During the September session of the UN General Assembly, the then head of Serbian diplomacy, Nikola Selaković, signed an agreement in New York with Sergey Lavrov on diplomatic consultations between the two countries for the next two years. It is a technical document, which can be exchanged by two ambassadors, far from the TV cameras. But this time Russia needed a propaganda image for its own public, to show that its minister is not isolated in the UN headquarters, that he has meetings and even signs some kind of interstate agreements. Even then, Serbia did not derive any benefit. On the contrary, it suffered only political damage from its partners in Europe and America.
When we take into account that Serbia is the only remaining European country that has not imposed sanctions on Russia, that Serbia is ready to help when Russian diplomacy needs it, then the visit of the head of Iranian diplomacy to Belgrade indicates that it is difficult to talk about a series of coincidences or diplomatic confusion.
If, as a traditional political, economic and cultural partner, Serbia can perhaps offer some justification for contacts with the Kremlin, in the midst of its war of conquest against sovereign Ukraine, then it cannot find any convincing reason for a similar intimacy with Tehran.
By tying its entire foreign policy to Kosovo, whose independence it does not recognise, Serbia is getting dangerously close to the bloc of autocratic and aggressive regimes, such as those in Moscow and Tehran, and thus, turning its back on its Western partners. And these Western partners – the EU and the United States – are Serbia’s key interlocutors for the agreement on Kosovo. In the new international context, which is determined by the Russian aggression against Ukraine, where Iran appears as an accomplice in that aggression by supplying Moscow with weapons, Serbia cannot expect any result regarding its most important issue by siding with the renegade regimes in Moscow and Tehran.

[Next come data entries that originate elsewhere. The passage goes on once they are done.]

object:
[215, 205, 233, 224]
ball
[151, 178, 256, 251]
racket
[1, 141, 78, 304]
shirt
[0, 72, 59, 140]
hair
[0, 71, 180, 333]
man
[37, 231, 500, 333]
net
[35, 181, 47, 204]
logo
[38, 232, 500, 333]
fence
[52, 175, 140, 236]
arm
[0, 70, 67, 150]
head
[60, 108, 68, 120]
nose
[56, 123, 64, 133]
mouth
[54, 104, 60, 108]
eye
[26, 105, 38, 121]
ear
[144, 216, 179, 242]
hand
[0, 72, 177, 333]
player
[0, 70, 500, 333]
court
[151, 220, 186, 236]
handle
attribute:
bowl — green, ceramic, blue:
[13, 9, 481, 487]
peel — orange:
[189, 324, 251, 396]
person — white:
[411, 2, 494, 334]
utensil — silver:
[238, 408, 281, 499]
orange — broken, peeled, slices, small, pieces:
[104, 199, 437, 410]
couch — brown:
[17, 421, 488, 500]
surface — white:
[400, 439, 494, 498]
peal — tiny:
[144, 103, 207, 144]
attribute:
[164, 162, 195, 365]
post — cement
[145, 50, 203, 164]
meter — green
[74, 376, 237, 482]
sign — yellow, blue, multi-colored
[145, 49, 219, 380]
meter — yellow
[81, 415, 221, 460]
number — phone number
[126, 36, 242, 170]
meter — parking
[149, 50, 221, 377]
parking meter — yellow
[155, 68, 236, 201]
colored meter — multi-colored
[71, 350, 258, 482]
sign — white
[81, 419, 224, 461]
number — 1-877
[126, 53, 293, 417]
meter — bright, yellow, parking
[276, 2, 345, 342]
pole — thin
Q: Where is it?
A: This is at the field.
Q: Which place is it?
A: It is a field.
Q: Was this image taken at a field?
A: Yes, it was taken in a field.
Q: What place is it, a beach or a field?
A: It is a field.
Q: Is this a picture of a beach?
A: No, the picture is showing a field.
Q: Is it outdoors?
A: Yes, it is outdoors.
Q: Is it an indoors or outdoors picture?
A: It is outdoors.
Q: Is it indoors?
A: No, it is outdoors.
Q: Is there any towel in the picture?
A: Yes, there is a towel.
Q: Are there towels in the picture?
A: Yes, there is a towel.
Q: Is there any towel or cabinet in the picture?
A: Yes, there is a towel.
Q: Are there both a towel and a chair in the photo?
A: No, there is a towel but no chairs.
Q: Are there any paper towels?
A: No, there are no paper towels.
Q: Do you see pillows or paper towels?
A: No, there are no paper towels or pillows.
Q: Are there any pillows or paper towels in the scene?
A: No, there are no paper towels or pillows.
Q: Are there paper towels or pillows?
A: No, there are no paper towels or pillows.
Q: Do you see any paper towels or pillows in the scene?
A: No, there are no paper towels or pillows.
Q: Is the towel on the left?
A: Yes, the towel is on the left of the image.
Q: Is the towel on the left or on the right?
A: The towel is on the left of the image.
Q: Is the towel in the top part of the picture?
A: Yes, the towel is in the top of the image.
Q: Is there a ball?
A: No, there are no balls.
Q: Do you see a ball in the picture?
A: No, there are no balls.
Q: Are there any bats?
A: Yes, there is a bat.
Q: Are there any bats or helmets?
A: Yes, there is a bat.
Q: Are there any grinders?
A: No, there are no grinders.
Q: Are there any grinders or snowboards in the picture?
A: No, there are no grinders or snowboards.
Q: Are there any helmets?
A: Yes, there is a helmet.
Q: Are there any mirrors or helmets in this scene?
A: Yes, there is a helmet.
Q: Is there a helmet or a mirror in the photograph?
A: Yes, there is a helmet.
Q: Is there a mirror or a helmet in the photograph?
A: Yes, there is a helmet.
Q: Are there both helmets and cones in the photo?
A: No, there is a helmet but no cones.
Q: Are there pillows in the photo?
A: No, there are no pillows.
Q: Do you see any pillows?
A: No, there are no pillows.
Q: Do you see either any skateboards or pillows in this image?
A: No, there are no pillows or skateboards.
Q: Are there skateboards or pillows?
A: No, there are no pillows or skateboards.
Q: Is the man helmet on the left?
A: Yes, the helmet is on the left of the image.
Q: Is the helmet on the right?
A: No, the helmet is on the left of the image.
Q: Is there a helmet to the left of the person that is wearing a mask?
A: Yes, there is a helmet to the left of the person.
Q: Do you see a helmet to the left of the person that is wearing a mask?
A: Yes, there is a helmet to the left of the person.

If it is a matter of mistakes in the planning of diplomatic meetings, they are so frequent that the question arises about the integrity of the Serbian state leadership to make useful decisions for its country and to refuse communication with countries from which it suffers only harm. But if it is a thought-out foreign policy strategy, then the matter is much more serious and means turning one’s back on the proclaimed path to the EU and joining the bloc of isolated and violent autocracies, led by Russia and Iran.
On the same day when the EU launched a new round of sanctions against Russia and stopped the import of its oil into European territory, the head of Iranian diplomacy, one of Moscow’s closest allies, visited Belgrade. Serbia’s attitude towards the new political, economic and security architecture of Europe and the world, which is being created as a result of Russian aggression against Ukraine, will be observed in that symbolism. Hospitality for the Iranian minister, at this very moment, was more than a gesture; it was an open message from Serbia, showing who Serbia sees as an ally and partner. And it will remain so until the government in Belgrade proves otherwise.